It has been further considered by other coordinate Bench of this Court in the recent past in Murti Bhawani Mata Mandir Rep. Through Pujari Ganeshi Lal (D ) Through LR Kailash v. Rajesh & Ors. [2019 (3) SCC 707] as under:
“Section 144 applies to a situation where a decree or an order is varied or reversed in appeal, revision or any other proceeding or is set aside or modified in any suit instituted for the purpose. In that situation, the Court which has passed the decree may cause restitution to be made, on an application of any party entitled, so as to place the parties in the position which they would have occupied but for the decree or order or such part thereof as has been varied, reversed, set aside or modified. The court is empowered to pass orders which are consequential in nature to the decree or order being varied or reversed.”

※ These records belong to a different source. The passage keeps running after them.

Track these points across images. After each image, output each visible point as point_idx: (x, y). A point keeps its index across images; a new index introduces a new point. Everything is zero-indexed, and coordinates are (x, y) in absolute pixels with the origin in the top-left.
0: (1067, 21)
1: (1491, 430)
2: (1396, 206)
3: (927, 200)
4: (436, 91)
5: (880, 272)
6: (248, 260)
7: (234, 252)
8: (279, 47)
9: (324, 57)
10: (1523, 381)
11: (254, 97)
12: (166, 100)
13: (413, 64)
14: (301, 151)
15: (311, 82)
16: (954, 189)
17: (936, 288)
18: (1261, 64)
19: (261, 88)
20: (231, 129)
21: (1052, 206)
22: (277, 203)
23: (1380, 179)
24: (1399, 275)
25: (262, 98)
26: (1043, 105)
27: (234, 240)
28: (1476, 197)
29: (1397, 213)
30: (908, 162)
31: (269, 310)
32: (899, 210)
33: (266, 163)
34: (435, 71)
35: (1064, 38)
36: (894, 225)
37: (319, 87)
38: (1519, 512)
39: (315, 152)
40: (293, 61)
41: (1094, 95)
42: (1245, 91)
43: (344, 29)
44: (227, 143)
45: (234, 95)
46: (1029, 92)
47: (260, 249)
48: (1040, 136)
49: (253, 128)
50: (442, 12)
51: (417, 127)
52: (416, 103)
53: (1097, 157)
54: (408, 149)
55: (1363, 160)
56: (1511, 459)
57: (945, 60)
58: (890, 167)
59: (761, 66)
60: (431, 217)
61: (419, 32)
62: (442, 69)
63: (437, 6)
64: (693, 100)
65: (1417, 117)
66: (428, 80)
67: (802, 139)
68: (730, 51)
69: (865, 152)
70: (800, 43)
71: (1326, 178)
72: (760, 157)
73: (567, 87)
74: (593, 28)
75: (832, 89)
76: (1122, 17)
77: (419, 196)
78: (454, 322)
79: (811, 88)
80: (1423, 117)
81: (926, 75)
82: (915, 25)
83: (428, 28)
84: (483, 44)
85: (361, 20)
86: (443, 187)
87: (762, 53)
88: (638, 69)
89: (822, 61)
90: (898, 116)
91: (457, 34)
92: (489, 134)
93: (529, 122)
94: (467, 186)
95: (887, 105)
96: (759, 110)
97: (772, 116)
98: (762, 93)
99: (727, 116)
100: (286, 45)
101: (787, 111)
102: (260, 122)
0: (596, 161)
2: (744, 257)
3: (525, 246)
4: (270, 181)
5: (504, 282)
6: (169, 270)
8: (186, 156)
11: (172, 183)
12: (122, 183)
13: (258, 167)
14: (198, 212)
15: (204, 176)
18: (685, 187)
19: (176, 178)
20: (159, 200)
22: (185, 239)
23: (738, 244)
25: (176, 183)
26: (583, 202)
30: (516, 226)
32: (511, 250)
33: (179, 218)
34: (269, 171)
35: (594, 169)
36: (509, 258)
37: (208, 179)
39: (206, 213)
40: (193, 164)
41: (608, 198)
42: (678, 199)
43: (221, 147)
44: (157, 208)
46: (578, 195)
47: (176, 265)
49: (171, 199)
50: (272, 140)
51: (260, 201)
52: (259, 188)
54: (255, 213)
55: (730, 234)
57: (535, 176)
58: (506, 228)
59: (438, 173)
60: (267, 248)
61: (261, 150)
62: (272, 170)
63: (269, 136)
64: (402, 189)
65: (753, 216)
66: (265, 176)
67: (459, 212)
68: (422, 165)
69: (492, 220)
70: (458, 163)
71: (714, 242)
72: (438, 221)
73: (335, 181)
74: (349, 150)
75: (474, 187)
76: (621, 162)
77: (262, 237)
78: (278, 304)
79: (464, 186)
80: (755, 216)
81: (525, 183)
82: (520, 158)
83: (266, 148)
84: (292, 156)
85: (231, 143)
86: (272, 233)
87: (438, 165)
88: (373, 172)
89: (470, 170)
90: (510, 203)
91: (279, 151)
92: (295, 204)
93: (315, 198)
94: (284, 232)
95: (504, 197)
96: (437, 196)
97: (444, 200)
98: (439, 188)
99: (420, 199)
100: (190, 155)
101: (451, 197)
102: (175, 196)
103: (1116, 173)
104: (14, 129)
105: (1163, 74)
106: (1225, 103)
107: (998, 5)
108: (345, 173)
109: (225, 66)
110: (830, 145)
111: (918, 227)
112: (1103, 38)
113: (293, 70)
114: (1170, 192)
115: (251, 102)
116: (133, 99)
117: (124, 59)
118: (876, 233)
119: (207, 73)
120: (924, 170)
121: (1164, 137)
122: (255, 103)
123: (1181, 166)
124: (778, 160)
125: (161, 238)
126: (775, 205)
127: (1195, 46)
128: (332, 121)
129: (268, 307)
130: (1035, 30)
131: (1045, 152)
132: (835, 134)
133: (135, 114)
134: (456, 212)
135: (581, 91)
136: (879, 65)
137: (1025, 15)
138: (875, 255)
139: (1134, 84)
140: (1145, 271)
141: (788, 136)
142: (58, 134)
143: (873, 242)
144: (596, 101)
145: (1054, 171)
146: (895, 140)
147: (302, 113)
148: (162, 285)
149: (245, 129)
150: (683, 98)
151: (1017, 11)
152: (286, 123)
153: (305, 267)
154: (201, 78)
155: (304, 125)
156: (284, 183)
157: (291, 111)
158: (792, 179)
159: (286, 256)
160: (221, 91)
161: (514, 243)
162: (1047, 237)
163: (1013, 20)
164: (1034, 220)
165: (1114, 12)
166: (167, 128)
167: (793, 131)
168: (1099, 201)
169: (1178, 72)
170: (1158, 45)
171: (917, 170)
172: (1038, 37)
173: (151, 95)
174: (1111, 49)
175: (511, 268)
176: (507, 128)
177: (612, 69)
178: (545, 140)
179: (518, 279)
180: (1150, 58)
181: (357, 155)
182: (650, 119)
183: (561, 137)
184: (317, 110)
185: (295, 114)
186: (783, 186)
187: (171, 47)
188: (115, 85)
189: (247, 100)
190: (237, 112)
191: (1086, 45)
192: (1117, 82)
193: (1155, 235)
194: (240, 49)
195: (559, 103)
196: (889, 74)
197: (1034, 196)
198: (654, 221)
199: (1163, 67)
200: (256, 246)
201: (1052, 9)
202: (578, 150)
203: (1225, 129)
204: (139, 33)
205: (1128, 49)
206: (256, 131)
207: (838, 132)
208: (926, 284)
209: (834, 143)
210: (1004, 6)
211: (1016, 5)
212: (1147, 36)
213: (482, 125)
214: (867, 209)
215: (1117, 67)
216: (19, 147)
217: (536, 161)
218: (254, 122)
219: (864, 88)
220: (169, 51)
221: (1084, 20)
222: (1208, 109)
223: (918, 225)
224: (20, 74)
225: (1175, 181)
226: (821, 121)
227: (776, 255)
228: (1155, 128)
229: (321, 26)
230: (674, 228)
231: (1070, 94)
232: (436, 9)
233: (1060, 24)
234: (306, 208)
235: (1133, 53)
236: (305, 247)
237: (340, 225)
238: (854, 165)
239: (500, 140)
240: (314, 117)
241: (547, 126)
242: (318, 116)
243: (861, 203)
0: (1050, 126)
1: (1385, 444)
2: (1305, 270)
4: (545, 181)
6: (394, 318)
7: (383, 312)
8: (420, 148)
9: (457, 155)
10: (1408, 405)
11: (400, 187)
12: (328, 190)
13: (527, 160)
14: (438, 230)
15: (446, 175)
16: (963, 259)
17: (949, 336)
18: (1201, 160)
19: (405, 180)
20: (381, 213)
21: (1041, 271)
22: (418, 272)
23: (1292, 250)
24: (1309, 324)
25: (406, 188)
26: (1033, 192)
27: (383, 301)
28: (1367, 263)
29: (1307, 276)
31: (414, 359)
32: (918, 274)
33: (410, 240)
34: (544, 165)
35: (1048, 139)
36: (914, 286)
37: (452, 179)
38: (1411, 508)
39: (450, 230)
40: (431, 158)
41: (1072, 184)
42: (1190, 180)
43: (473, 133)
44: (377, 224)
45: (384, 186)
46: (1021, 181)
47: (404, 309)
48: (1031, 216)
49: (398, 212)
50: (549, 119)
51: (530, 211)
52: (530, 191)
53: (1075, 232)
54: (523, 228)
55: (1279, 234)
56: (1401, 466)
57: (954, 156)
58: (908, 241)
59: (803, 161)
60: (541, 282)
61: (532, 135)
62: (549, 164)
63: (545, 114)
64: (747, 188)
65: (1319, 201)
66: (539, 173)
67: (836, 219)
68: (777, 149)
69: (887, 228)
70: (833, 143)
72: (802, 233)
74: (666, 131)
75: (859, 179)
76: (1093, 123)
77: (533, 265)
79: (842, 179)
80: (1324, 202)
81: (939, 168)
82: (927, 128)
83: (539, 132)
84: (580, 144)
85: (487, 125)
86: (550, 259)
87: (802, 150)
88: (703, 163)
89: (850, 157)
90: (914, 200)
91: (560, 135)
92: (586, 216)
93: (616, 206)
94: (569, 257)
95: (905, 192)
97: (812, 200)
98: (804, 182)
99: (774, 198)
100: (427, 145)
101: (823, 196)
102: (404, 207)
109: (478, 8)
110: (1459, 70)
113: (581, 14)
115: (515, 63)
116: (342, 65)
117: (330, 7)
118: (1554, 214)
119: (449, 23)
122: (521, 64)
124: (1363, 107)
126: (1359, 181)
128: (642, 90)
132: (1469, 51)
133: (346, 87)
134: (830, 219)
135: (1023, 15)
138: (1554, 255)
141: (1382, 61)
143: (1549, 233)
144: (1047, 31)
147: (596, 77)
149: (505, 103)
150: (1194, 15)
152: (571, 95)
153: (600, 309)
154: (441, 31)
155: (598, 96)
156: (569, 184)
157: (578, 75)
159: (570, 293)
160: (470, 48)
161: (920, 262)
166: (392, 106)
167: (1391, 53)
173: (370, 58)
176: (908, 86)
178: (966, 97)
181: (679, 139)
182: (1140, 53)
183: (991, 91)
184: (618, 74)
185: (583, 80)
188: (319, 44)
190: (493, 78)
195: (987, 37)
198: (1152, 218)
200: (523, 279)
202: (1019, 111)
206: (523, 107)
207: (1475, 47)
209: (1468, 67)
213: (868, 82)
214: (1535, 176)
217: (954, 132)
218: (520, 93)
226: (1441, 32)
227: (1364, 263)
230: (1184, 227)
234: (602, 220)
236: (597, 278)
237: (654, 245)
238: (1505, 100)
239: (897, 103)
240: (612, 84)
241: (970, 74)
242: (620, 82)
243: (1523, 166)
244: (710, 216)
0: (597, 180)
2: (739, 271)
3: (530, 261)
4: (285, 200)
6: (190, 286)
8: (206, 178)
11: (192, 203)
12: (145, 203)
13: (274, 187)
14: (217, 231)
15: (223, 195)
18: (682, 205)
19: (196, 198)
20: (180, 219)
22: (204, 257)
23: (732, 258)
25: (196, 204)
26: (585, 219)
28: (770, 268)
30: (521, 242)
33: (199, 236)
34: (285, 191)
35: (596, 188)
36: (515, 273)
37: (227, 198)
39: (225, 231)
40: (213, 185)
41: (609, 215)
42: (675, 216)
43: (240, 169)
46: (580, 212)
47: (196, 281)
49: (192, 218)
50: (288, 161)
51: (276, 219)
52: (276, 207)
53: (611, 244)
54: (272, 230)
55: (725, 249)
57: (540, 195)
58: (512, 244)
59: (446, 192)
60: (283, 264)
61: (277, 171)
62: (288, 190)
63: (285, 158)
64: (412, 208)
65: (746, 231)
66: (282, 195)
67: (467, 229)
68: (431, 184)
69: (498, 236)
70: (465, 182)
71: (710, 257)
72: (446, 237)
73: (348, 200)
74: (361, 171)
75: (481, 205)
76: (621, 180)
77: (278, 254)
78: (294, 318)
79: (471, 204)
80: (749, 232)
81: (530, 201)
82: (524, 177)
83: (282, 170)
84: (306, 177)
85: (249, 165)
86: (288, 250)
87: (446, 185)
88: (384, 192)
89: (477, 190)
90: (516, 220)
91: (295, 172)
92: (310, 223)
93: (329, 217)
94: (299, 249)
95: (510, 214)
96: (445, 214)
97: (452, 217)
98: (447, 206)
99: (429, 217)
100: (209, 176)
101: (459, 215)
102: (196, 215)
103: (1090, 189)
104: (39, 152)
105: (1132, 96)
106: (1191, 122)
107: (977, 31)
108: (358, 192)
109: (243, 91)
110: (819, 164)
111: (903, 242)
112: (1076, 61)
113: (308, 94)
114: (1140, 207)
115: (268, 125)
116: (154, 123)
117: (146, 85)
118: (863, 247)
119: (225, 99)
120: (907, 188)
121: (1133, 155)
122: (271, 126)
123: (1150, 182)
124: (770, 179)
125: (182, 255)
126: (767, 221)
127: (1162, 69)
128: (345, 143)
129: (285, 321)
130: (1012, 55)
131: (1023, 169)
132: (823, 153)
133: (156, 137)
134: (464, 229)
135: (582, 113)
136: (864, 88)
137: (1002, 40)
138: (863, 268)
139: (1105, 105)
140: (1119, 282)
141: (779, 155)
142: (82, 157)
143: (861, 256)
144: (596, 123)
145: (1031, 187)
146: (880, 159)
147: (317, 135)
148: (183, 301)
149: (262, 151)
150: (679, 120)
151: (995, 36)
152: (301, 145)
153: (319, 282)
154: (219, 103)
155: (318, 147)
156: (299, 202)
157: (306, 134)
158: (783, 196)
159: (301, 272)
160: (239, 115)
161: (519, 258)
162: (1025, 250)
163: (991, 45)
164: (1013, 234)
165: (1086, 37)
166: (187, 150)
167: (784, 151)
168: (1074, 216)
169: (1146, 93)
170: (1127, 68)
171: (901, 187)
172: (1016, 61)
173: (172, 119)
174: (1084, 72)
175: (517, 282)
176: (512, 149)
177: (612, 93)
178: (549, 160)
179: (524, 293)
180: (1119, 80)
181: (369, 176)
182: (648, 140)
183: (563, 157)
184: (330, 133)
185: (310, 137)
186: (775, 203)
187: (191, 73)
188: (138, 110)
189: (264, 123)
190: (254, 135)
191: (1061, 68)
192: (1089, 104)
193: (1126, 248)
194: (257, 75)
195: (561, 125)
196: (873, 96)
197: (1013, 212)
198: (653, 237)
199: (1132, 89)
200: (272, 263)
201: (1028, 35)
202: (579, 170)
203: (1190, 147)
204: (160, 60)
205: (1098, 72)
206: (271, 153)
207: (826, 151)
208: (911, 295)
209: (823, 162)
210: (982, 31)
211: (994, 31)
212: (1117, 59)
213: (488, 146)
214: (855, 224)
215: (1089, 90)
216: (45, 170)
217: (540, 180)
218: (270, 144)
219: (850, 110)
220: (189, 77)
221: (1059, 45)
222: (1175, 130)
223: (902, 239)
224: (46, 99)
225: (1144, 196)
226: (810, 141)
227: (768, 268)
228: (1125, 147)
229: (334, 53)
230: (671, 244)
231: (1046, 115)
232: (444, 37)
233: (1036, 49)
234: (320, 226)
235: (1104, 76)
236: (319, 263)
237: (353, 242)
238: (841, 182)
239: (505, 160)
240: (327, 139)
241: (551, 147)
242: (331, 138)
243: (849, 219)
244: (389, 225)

It clearly transpires that Section 144 applies to a situation where a decree or order is varied or reversed in appeal, revision or any other proceeding or is set aside or modified in any suit instituted for the purpose. The principle of doctrine of restitution is that on the reversal of a decree, the law imposes an obligation on the party to the suit who received the benefit of the decree to make restitution to the other party for what he has lost. This obligation arises automatically on the reversal or modification of the decree and necessarily carries with it the right to restitution of all that has been done under the decree which has been set aside or an order is varied or reversed and the Court in making restitution is bound to restore the parties, so far as they can be restored, to the same position as they were in at the time when the Court by its action had displaced them.